**Exercise details**
Render the part of the listing that opens with the line containing "Output key: every" and closes with the line containing "-0.138186, 0.307505, 0.998527]]" as a two-column CSV with the header instruction,answer. Make one row per instruction, putting its text and its answer each in a single quoted field with line breaks turned into spaces, and omit the pictures.

**Record excerpts**
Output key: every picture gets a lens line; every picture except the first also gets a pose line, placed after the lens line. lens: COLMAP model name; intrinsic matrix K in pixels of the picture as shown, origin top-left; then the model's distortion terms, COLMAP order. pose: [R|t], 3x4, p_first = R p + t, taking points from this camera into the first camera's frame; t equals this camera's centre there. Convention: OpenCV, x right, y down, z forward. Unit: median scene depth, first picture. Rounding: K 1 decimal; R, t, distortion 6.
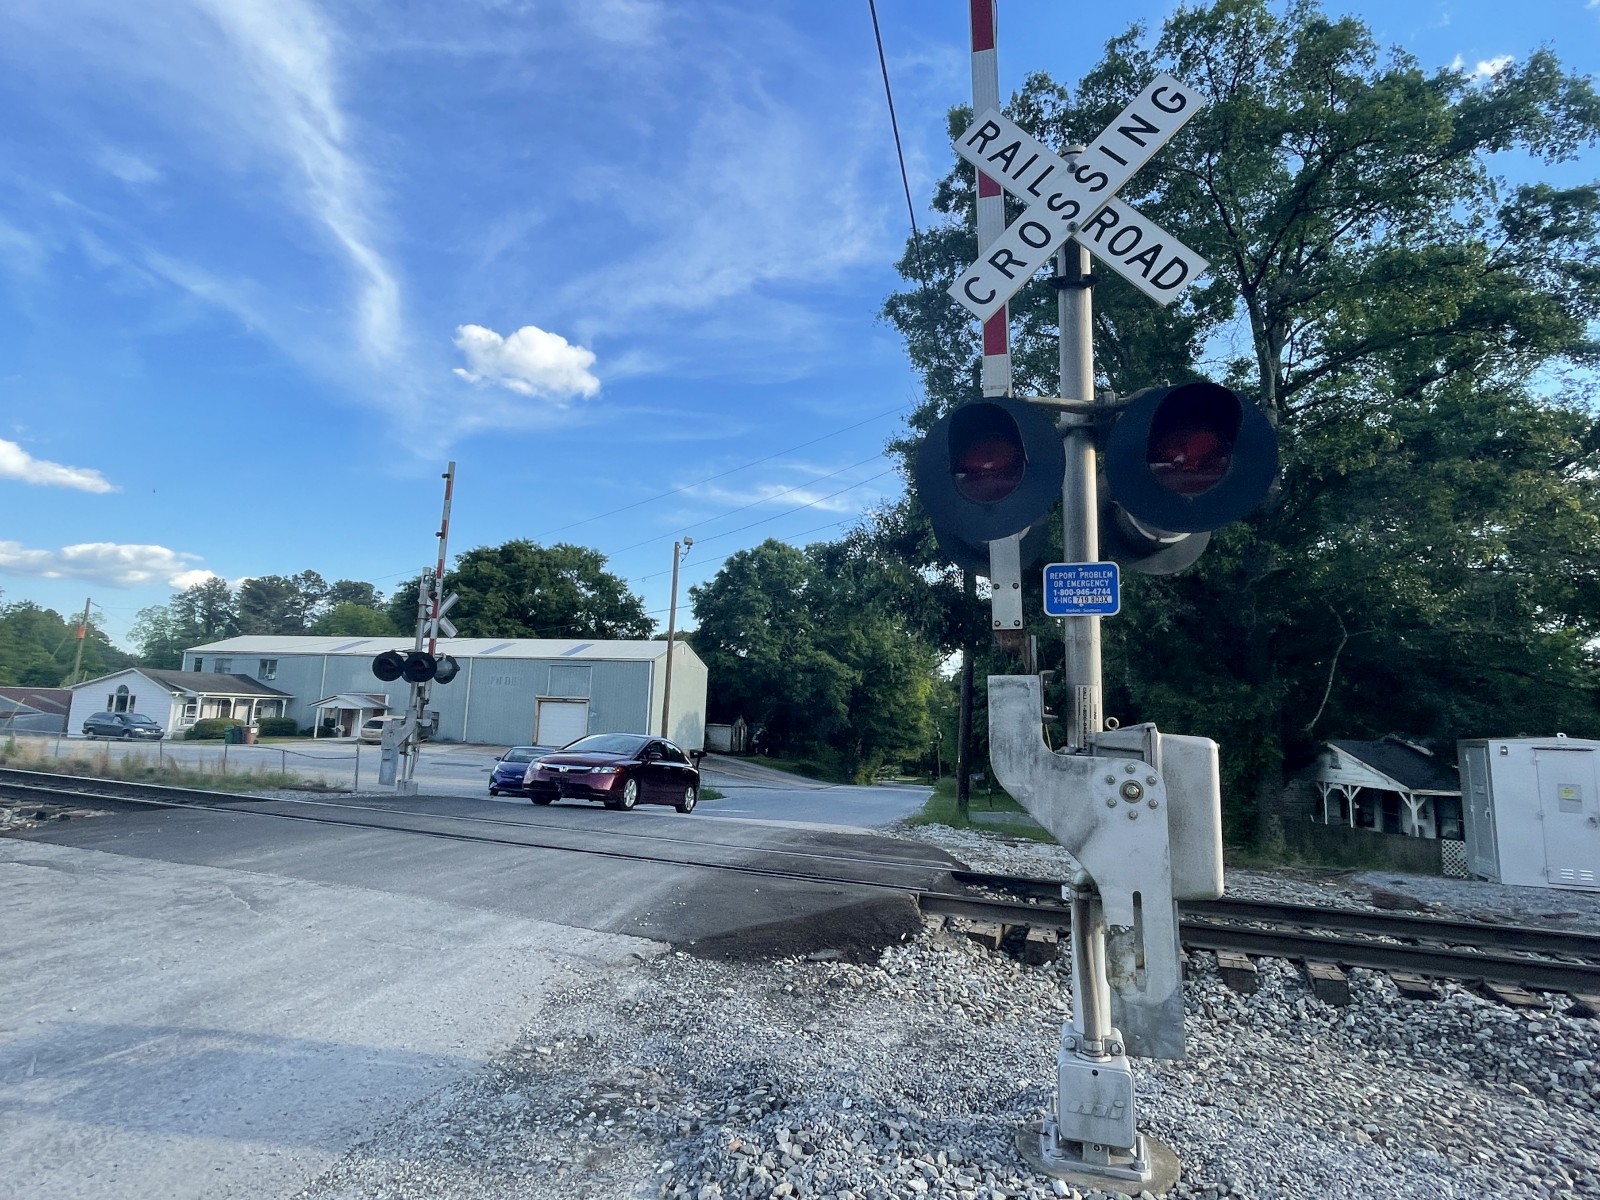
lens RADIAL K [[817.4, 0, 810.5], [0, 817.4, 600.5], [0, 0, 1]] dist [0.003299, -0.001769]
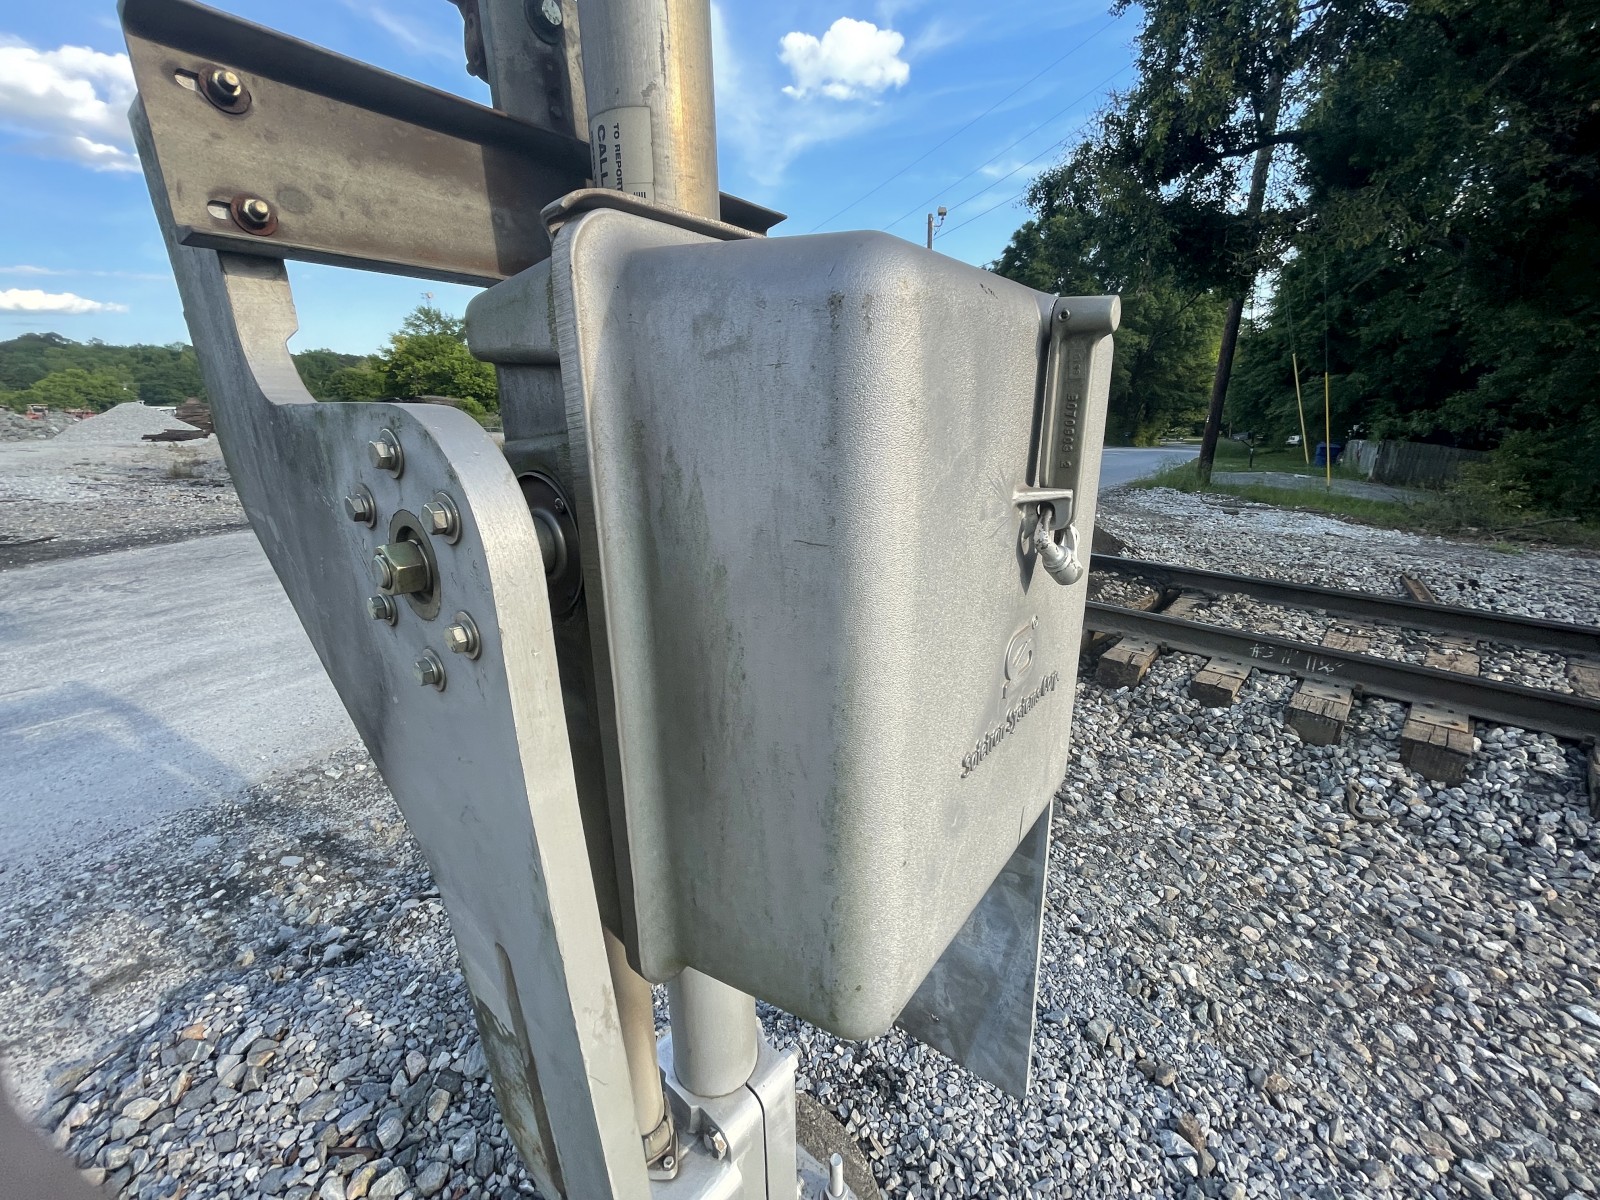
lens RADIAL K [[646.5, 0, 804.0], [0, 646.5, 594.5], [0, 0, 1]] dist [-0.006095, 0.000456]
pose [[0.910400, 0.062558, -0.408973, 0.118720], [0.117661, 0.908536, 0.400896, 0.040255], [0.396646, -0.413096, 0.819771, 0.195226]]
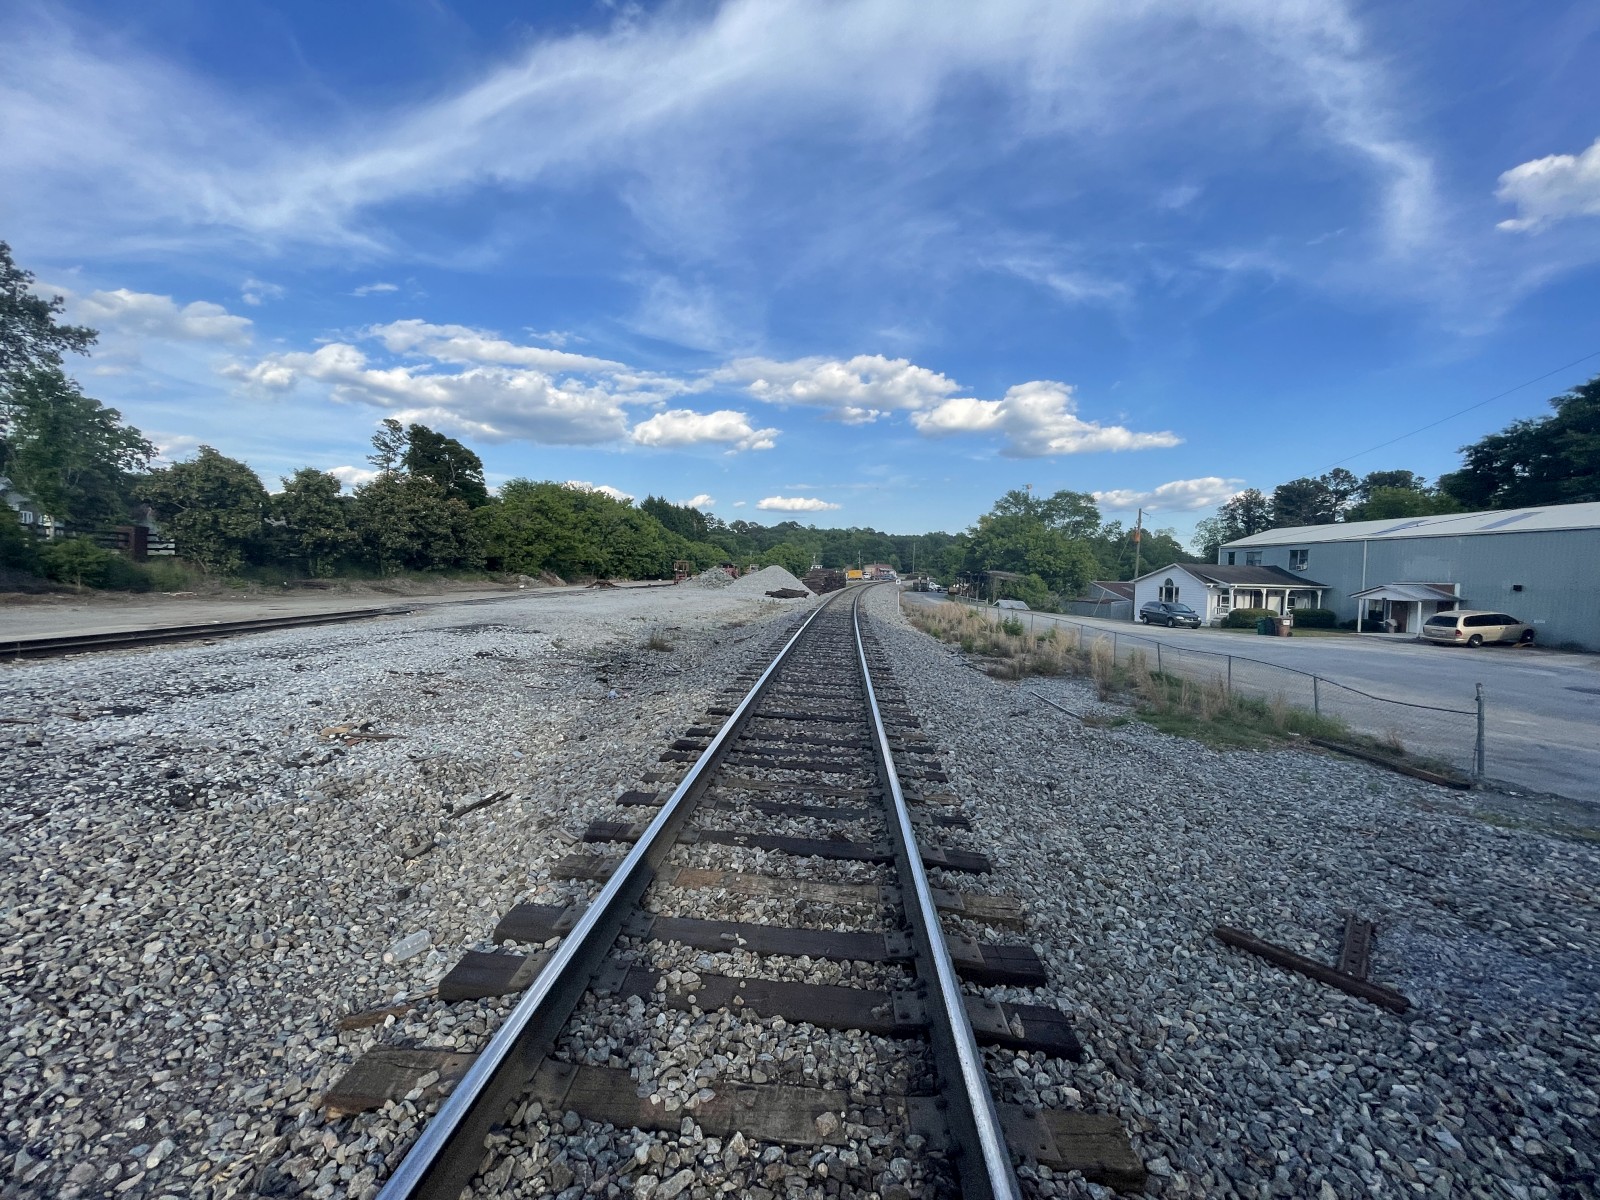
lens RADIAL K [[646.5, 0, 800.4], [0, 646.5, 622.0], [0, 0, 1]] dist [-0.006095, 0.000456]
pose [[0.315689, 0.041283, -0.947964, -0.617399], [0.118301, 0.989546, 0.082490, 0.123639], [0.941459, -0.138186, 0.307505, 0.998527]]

---

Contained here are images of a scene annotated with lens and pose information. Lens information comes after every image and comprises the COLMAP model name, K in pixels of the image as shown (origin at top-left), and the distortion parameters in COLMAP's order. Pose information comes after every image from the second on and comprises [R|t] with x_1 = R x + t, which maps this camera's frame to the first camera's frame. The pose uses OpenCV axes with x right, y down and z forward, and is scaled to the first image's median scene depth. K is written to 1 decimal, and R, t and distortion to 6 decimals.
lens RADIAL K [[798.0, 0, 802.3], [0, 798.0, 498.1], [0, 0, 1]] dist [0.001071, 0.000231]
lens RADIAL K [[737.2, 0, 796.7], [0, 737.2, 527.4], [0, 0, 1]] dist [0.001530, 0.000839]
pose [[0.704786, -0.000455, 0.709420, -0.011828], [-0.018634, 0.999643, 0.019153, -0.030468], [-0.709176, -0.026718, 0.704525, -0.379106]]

==

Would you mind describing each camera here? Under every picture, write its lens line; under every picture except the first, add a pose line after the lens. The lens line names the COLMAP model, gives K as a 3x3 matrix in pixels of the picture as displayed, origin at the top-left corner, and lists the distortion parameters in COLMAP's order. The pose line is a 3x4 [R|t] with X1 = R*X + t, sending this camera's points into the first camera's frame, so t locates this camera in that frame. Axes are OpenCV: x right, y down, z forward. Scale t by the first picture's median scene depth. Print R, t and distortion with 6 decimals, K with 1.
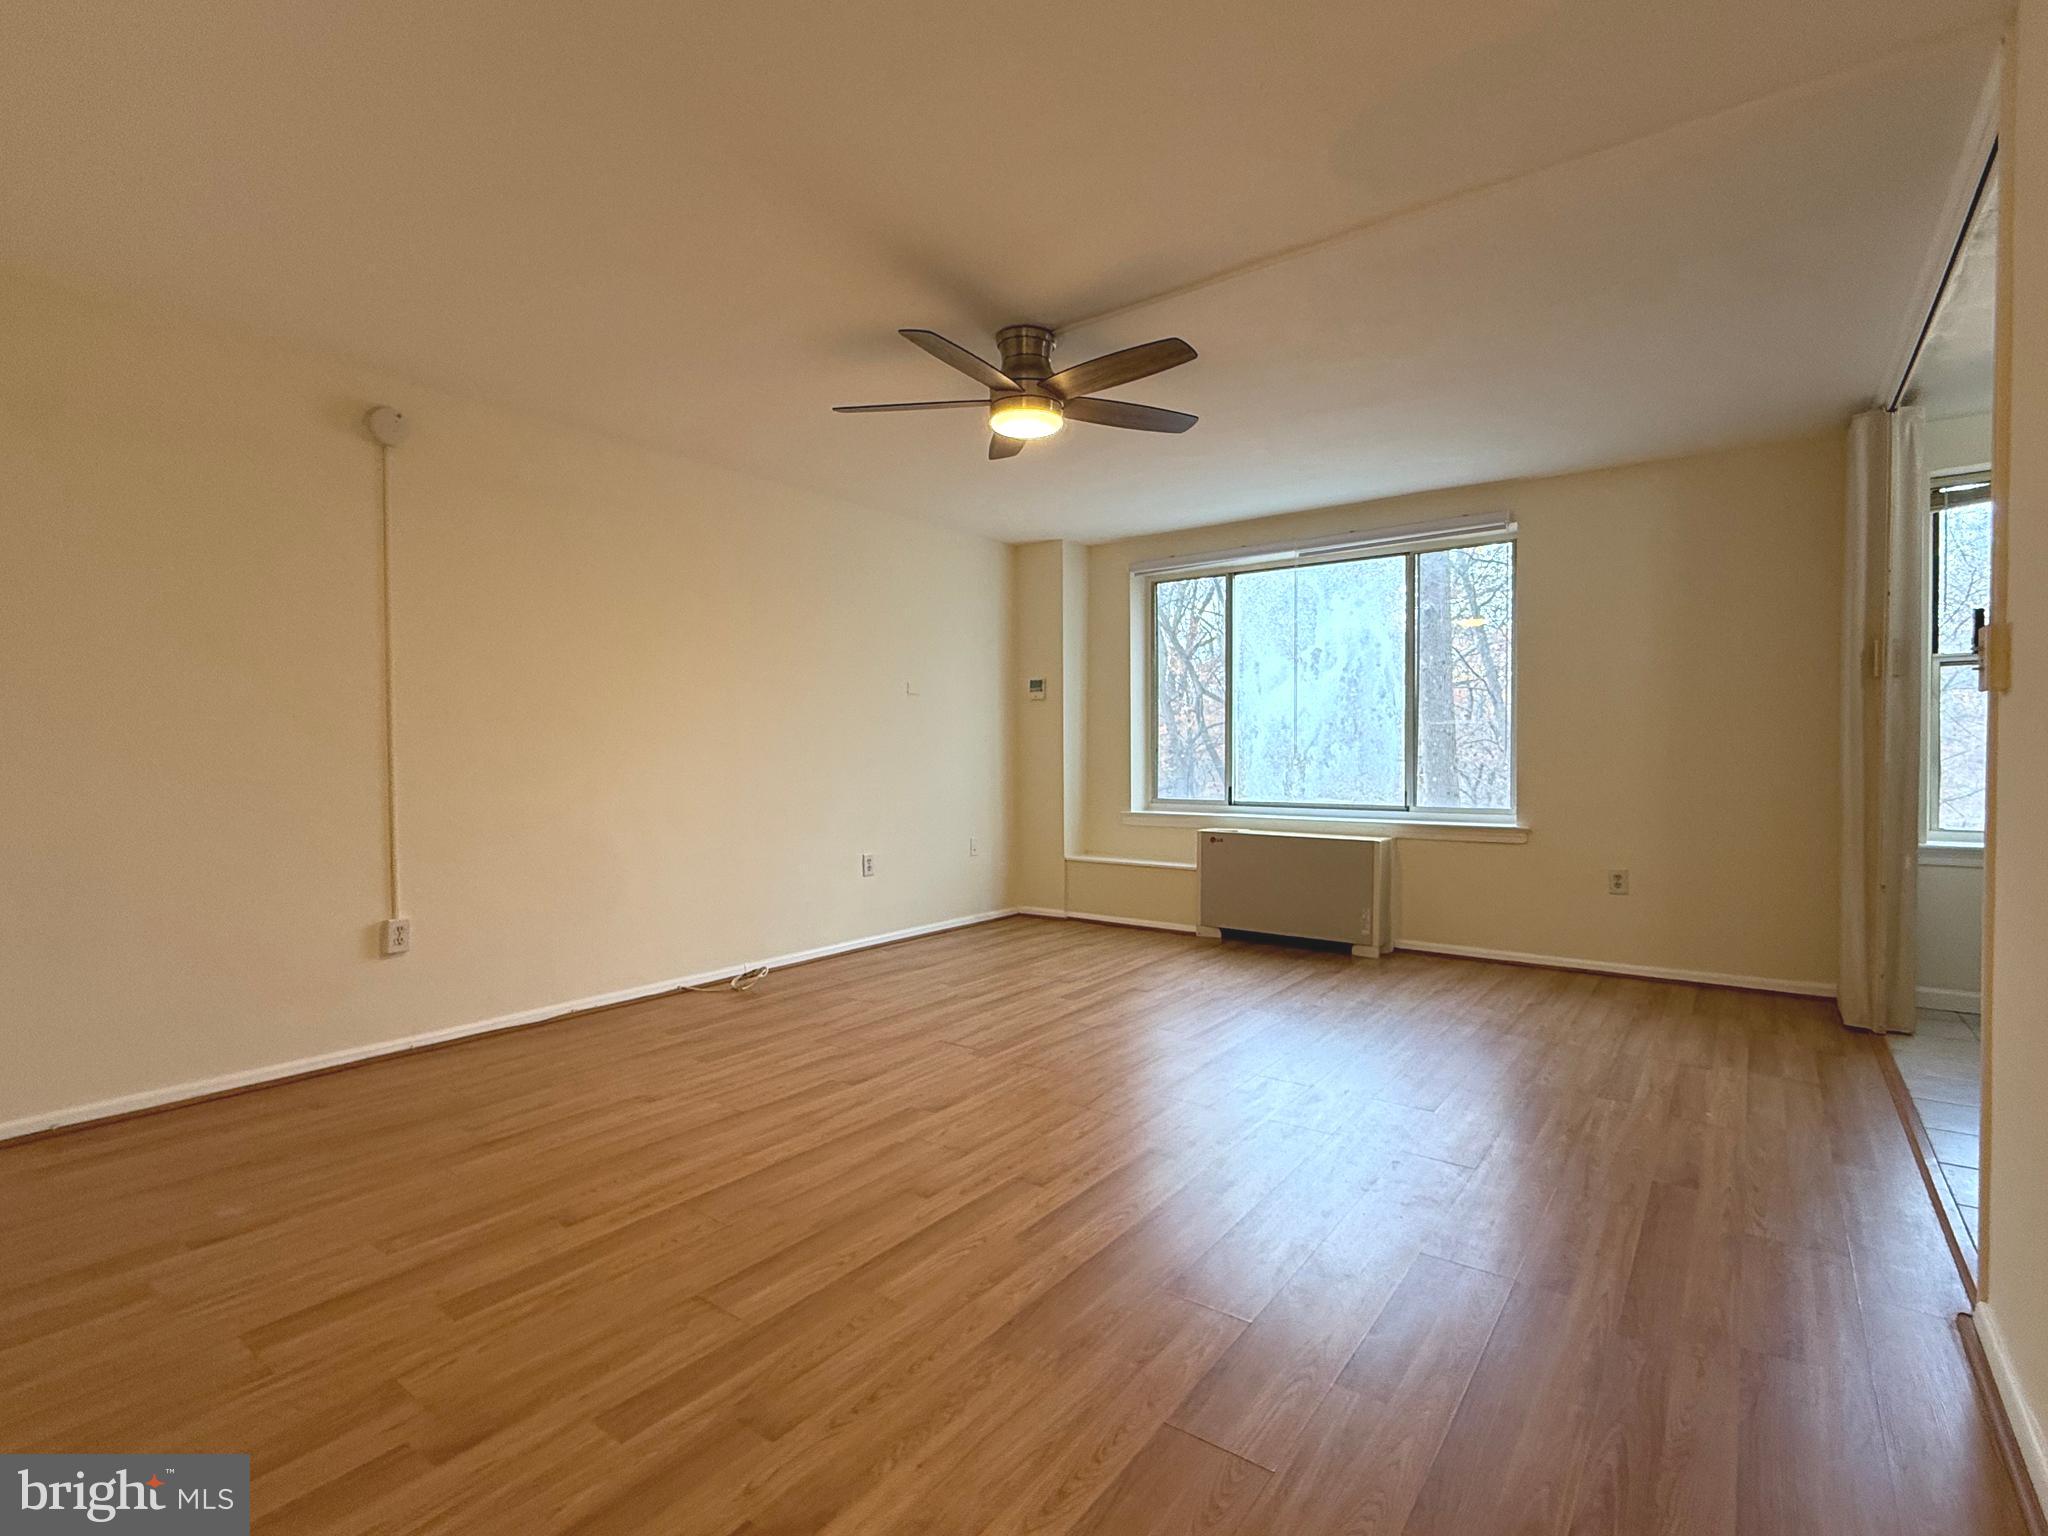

**Result of the task**
instruction,answer
"Output key: every picture gets a lens line; every picture except the first also gets a pose line, placed after the lens line. lens: COLMAP model name; intrinsic matrix K in pixels of the picture as shown, origin top-left; then the model's distortion terms, COLMAP order. pose: [R|t], 3x4, p_first = R p + t, taking points from this camera into the first camera's frame; t equals this camera's centre there. Convention: OpenCV, x right, y down, z forward. Unit: median scene depth, first picture. Rounding: K 1 decimal; R, t, distortion 6.","lens RADIAL K [[817.4, 0, 810.5], [0, 817.4, 600.5], [0, 0, 1]] dist [0.003299, -0.001769] lens RADIAL K [[646.5, 0, 804.0], [0, 646.5, 594.5], [0, 0, 1]] dist [-0.006095, 0.000456] pose [[0.910400, 0.062558, -0.408973, 0.118720], [0.117661, 0.908536, 0.400896, 0.040255], [0.396646, -0.413096, 0.819771, 0.195226]] lens RADIAL K [[646.5, 0, 800.4], [0, 646.5, 622.0], [0, 0, 1]] dist [-0.006095, 0.000456] pose [[0.315689, 0.041283, -0.947964, -0.617399], [0.118301, 0.989546, 0.082490, 0.123639], [0.941459, -0.138186, 0.307505, 0.998527]]"